How to Choose and Get Into a Film School

Potential filmmakers who are sure that they’re interested in a particular area of the film industry, such as ads, TV or movies, can use that insight to narrow down their list of possible film schools. Prospective film students should identify schools in locations that they find interesting and where they feel comfortable, since where they study will serve as the “main character” in the story of their time in film school, Florence says.

One of the joys of film school for a future filmmaker is the opportunity to “be thrown with a group of likeminded people,” Florence suggests, noting that film school classmates can become long-term colleagues and friends.

Wala, who didn’t get into film school the first time he applied but got accepted on the third try, says the initial rejection ended up being a blessing in disguise since it allowed him time to figure out what type of artist he wanted to be before he enrolled.

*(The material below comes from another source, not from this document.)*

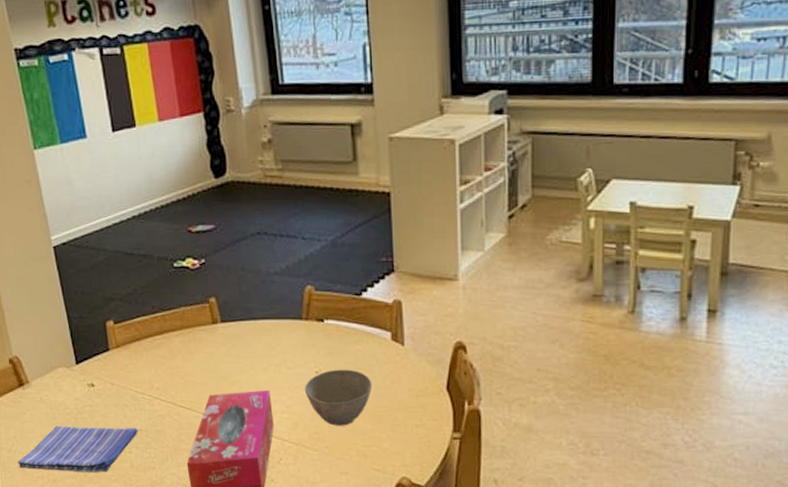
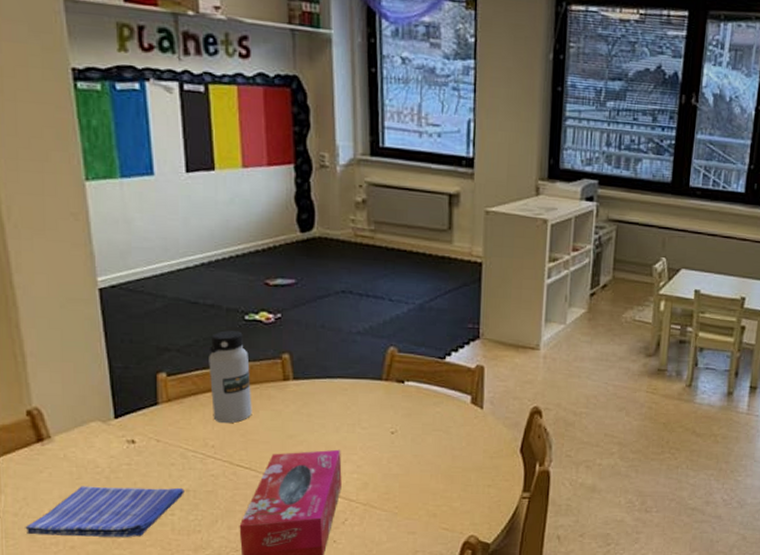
water bottle: none [146,278,188,367] -> present [209,330,252,424]
bowl: present [305,369,373,426] -> none [378,430,448,486]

“Getting into these schools is very, very difficult,” he says, adding that his film program gave him a chance to learn about “world cinema” and provided him access to great equipment. “They’ve got their own very serious forms of gatekeeping. They can be very costly, so there’s huge issues around privilege when it comes to going to film schools.”

Top-tier film schools typically require prospective film students to submit work samples. For example, someone applying to the New York University Tisch School of the Arts undergraduate film and TV program must submit a five-part creative portfolio, which is also true for prospective graduate students seeking admission to the school’s Master of Fine Arts program in film production.

Steps to Becoming a Filmmaker

Figure out what you’d like to say in an audiovisual format and begin experimenting. “Make a strong assessment of why you want to make films, and what stories you want to tell,” C.M. Conway, a self-taught filmmaker, wrote in an email. Conway, who wrote, directed, executive produced and co-starred in the pending feature film “How to Successfully Fail in Hollywood,” says a good start is to try creating a short movie. “Many people can record on a modern phone, and edit on public source software. You can reach out to a film group or community to collaborate with other filmmakers.”

Start making movies wherever and whenever you can. Jim Costa, a filmmaker with more than three decades of experience who specializes in creating commercials, puts it this way. “ABC: Always Be Creating,” he wrote in an email. “Regardless of your age, if you want to become a filmmaker, you should take every opportunity to create content. You don’t have any excuse not to as a high-quality camera exists in your phone. In fact, the camera in my phone is better than the camera I started out using when I first got into the business. There are free apps available to do the editing right on your device and, if you’re on the network or have WIFI available, you can post your work online. It’s simple.”

Consider whether you want to attend a reputable film school. If so, assemble an impressive portfolio. “Going to college will give you insider access to gigs outsiders don’t have,” Costa says. “You’ll have access to internships and other paid work outsiders can’t see. Experience is everything in this game. You need experience to get other work, but you can’t get work till you have experience. Catch-22.”

Create a reel you can show potential employers. “No one, and I mean absolutely no one, will want to hire you unless you can show them work you’ve created,” Costa says.

Develop skills that are valuable in the film industry. Conway notes that filmmakers not only need to understand the technical aspects of filmmaking such as camera types and recording techniques, but also must be good storytellers and marketers. According to Hess, a gritty demeanor is necessary for a career as a filmmaker, since the profession often requires irregular hours. “You must also be a good listener, there is no room for ego on a good set,” he says. “Everyone is there to contribute down to the production assistant so take advice from everyone you meet. You will never and should never feel like you know everything because you don’t.”

Get a low-level film job, prove your skills and advance to higher roles. “Whichever way you go, you need to understand that you need to start at the bottom and work your way up over a long period of time,” Costa says.